» SUPPLIED MATERIAL
══════
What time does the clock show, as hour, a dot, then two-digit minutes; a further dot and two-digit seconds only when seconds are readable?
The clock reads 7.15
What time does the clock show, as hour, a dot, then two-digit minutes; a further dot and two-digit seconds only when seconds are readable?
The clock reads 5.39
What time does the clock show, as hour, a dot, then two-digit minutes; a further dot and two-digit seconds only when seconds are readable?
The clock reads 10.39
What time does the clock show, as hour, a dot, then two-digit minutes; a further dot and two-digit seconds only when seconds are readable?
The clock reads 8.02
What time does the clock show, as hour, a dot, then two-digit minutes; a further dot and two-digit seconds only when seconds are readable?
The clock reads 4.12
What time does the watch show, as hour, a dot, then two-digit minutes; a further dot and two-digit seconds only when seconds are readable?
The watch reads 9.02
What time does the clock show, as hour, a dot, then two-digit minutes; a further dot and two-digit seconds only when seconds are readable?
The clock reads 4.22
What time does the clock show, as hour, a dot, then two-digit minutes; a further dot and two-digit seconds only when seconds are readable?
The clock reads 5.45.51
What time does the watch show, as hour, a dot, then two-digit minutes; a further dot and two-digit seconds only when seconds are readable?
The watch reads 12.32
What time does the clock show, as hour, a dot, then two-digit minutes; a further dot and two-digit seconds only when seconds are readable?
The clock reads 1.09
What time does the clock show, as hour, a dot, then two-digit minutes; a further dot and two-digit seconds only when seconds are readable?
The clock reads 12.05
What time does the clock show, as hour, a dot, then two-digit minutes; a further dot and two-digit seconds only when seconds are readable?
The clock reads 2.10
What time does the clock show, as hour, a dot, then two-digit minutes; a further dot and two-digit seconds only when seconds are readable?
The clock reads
══════
» OBJECTIVE
Locate every line in the material above that contains the word "watch" and copy each of those lines, treating uppercase and lowercase letters as different.

» EXERCISE SOLUTION
What time does the watch show, as hour, a dot, then two-digit minutes; a further dot and two-digit seconds only when seconds are readable?
The watch reads 9.02
What time does the watch show, as hour, a dot, then two-digit minutes; a further dot and two-digit seconds only when seconds are readable?
The watch reads 12.32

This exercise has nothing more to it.